The village can trace its origins back for more than 2000 years, when the area of the current village was inhabited by the Guanche natives.
The village became known as Adfatagad in the 16th century, around the time when the struggle for control of the Canary Islands between the Guanches and the Spanish was taking place. Many of the battles in the final stages of this conflict took place in and around the Barranco de Fataga.
By the end of the 19th century, Fataga had some 650 inhabitants, dedicated to the farming of cereals, vegetables and fruits, as well as cattle. At that time it was a self-sufficient farming community, owing its prosperity to the water source known as "El Cercado de Fataga" (The Orchard of Fataga) or "Fuente Grande" (Great Spring).
Fataga is a characteristic village in the island. Old narrow lanes made out of stones and famous historic Canarian houses. The village is part of the list of World Heritage Sites. The village is in the Barranco de Fataga, known as the "valley of the thousand palms" with brown rocks and small shades of green.
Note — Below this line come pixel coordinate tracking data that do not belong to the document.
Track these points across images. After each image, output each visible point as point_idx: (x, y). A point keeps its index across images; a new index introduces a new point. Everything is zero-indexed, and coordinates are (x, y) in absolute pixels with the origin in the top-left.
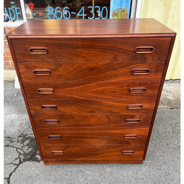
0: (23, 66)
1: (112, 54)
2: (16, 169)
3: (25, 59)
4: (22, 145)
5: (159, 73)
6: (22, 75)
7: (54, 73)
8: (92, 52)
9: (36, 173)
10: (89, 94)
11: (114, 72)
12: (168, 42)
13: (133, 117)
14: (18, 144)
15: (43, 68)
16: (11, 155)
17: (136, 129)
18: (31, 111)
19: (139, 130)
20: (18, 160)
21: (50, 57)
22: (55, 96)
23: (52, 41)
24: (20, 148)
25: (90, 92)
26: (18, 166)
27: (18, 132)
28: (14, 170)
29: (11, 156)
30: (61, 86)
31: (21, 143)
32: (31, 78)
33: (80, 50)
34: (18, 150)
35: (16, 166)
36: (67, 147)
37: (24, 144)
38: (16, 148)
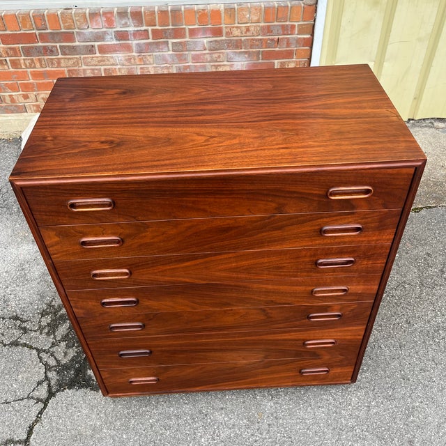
0: (52, 233)
1: (271, 201)
2: (41, 413)
3: (59, 220)
4: (51, 340)
5: (387, 231)
6: (50, 249)
7: (128, 242)
8: (223, 200)
9: (91, 425)
10: (217, 274)
11: (278, 233)
12: (406, 176)
13: (325, 309)
14: (41, 337)
15: (103, 234)
16: (25, 372)
17: (333, 330)
18: (75, 310)
19: (341, 331)
20: (45, 385)
21: (119, 214)
22: (134, 282)
23: (124, 187)
24: (46, 348)
25: (220, 270)
26: (46, 403)
27: (39, 300)
28: (38, 417)
29: (26, 375)
30: (148, 264)
31: (48, 334)
32: (74, 254)
33: (192, 199)
34: (42, 355)
35: (41, 405)
36: (166, 369)
37: (55, 337)
38: (37, 349)
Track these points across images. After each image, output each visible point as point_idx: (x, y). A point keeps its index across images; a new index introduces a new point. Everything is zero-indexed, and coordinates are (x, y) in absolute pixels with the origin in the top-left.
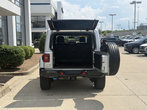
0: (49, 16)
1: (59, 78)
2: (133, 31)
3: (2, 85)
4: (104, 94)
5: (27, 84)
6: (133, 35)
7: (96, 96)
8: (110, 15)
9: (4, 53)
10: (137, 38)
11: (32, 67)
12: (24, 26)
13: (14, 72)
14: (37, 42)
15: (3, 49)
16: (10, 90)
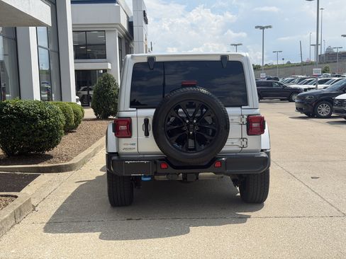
0: (115, 31)
1: (156, 177)
2: (309, 64)
3: (12, 196)
4: (268, 216)
5: (73, 194)
6: (314, 74)
7: (248, 219)
8: (257, 27)
9: (12, 119)
10: (321, 82)
11: (81, 151)
12: (57, 54)
13: (40, 165)
14: (86, 93)
15: (12, 109)
16: (34, 207)
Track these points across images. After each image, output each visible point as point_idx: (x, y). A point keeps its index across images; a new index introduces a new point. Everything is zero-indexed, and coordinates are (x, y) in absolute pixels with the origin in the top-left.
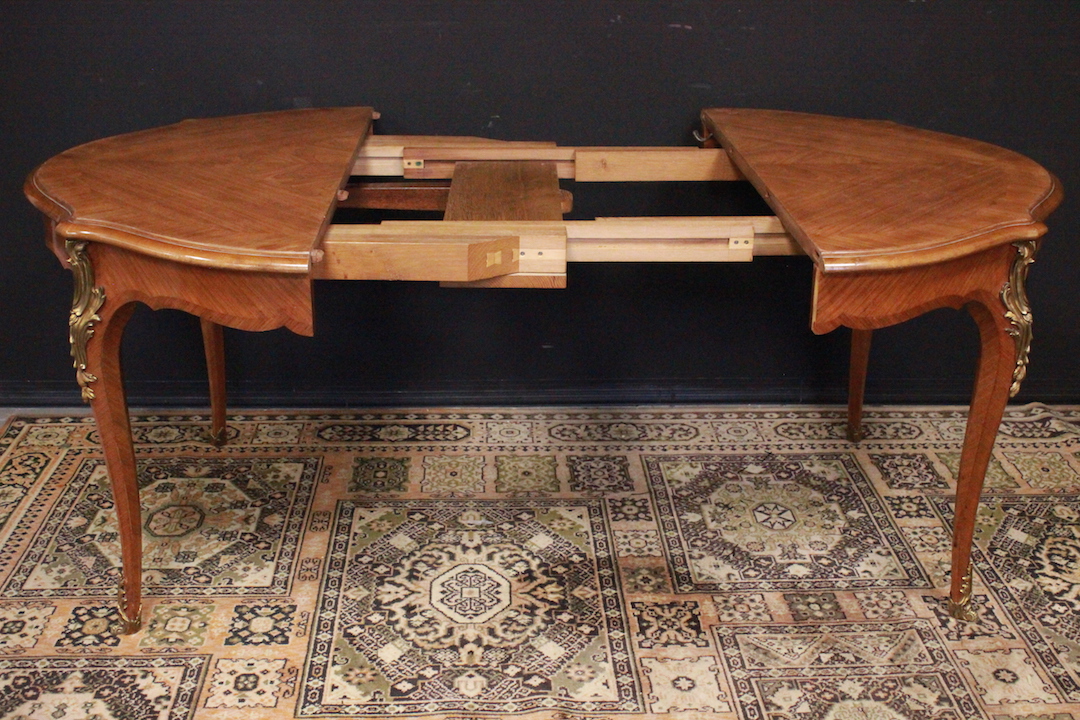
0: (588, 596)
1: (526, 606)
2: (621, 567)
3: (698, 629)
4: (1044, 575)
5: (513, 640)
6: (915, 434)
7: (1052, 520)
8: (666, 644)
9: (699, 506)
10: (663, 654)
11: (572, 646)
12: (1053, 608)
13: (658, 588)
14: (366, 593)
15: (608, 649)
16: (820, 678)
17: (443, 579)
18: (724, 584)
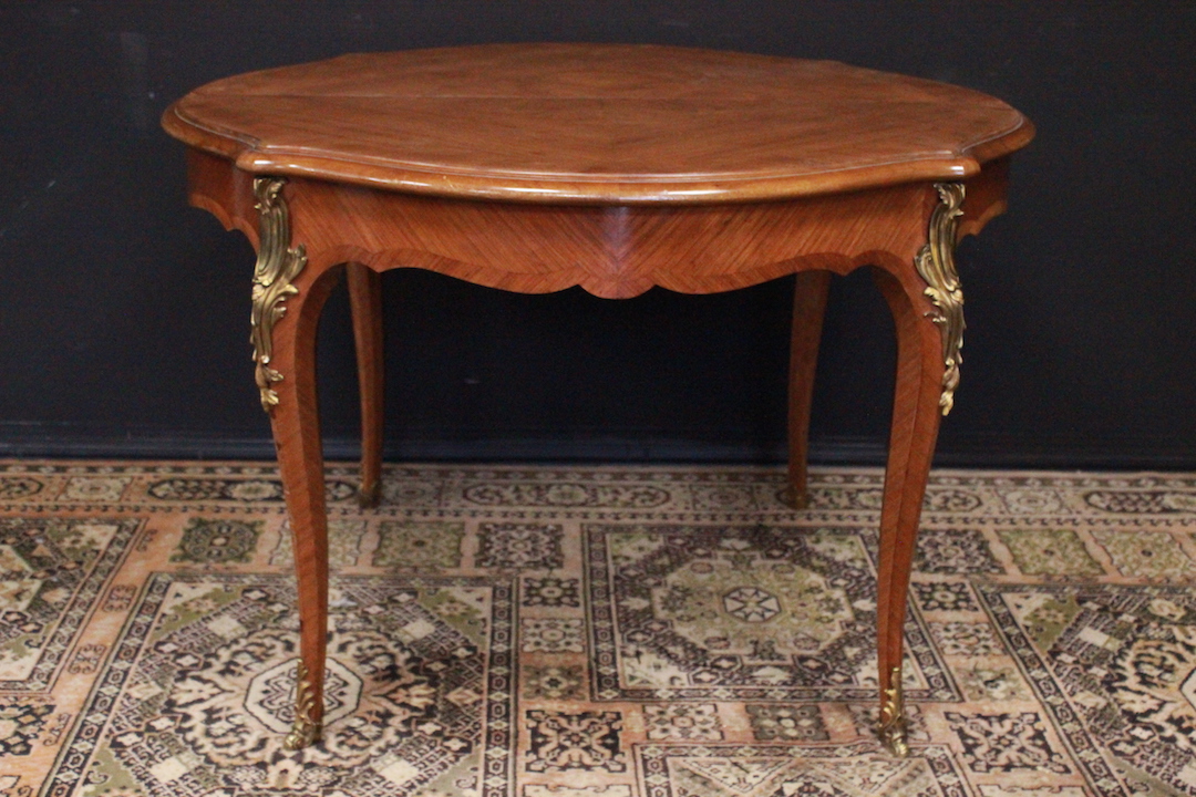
0: (469, 701)
1: (378, 714)
2: (522, 665)
3: (614, 749)
4: (1126, 689)
5: (348, 758)
6: (970, 506)
7: (1145, 616)
8: (564, 768)
9: (648, 590)
10: (558, 780)
11: (430, 766)
12: (1133, 733)
13: (569, 694)
14: (157, 690)
15: (481, 772)
17: (269, 675)
18: (664, 690)
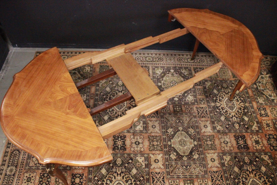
4: (217, 102)
6: (203, 62)
7: (222, 87)
9: (161, 81)
10: (151, 119)
12: (217, 110)
16: (176, 126)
The villagers constructed their church dedicated to St. José in the year of 1880. In the period up to the present day new farms and houses have been built often growing fruits such as oranges, lemons, apricots and grapes, however the population of the village has now dropped to around 400.
Fataga is more than a very popular day-trip destination for holidaymakers staying in the coastal regions of Gran Canaria.
Fataga has a small school, two restaurants, tourist areas, a bakery, and a mill. The art gallery which can be found at the back of the village is most certainly worth a visit both for the art and the views from this point.